Figure 2: The Debt to GDP Ratio
Excessive government spending brings detriment to the real economy, effects that no one wants to occur. The economic problems associated with poor fiscal policy might feel counter-intuitive, as it is natural to use the national income identity to realize that US income rises when government expenditures rise. There is much more than this to the economic impact of government spending.
Excessive government spending is understood to have a short run impact of higher interest rates and lower accumulation rates of human, intellectual, and physical capital. The reduced investment rates reduce current GDP (and income) growth and future productive capacity. These are short to medium run impacts (6 months to 2 years).
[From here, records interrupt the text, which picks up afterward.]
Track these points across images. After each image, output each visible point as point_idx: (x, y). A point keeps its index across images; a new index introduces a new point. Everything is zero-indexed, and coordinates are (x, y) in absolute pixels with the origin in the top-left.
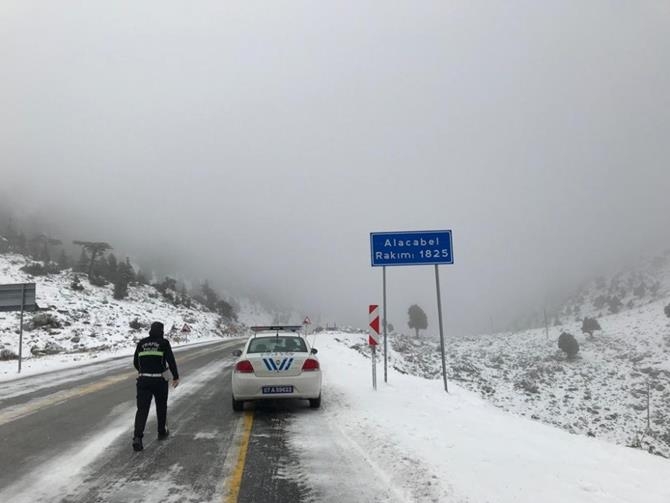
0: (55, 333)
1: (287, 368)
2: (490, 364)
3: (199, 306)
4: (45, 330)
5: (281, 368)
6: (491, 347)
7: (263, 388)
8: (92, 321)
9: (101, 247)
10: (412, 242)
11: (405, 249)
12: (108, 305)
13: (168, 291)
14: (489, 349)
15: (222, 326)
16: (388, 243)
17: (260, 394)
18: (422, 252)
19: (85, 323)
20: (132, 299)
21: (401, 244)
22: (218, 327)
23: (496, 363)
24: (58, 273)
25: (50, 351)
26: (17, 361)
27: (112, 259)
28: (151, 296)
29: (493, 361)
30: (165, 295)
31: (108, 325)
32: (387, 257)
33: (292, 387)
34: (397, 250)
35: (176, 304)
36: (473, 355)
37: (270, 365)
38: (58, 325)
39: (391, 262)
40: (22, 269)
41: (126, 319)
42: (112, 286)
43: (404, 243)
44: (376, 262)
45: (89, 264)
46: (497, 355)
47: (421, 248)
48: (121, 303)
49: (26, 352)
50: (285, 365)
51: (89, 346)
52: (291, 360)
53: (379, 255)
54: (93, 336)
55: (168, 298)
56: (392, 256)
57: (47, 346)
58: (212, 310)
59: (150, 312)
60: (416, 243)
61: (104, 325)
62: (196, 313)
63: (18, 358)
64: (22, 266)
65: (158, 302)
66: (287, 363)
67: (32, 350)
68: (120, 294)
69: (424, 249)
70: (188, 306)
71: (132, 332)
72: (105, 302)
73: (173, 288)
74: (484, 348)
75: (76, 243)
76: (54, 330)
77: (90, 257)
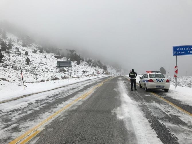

Excessive government spending also brings higher future taxation, which leads to lower current and future accumulation rates of human, intellectual, and physical capital. This has the pernicious impact of reducing national medium to long-run productive capacity, which is economically harmful to households, firms, and government. One palpable reality is fewer goods and services (consumer as well as industrial) available for consumers and firms.
Another very harmful impact is reduced GDP growth which reduces federal tax receipts and therefore, reduces Washington DC’s ability to borrow, pay for debt, and ultimately, to spend. These important dynamics are ones in which it is in the best interests of Congress to pay attention to … for its own sake.
A Call for Alternate Policies
Current United States policy trajectories are not likely to be impacted by the recent U.S. Presidential election outcome. For both Fiscal and Monetary policies, voters need to require policy changes (and accountability) from the entirety of the Washington D.C. establishment: the Democratic Party, the Republican Party, and key policy-setting agencies, including and, especially, the Federal Reserve Board.
As much as Monetary Policy has damaged our economy for decades now, I have become most concerned for the harm to the U.S. economy from the current Fiscal Policy trajectory. Voters should require that policy-makers embark on a sequence of Fiscal Policy changes that alter the trajectory to achieve long-term sustainability.
The Fed should conduct a less economically-harmful Monetary Policy. This includes a more generally rules-based and traditional approach including a dedicated focus on price stability. It also includes a reemphasis of Main Street over large financial institutions, with no bailouts of excessive private risk-taking.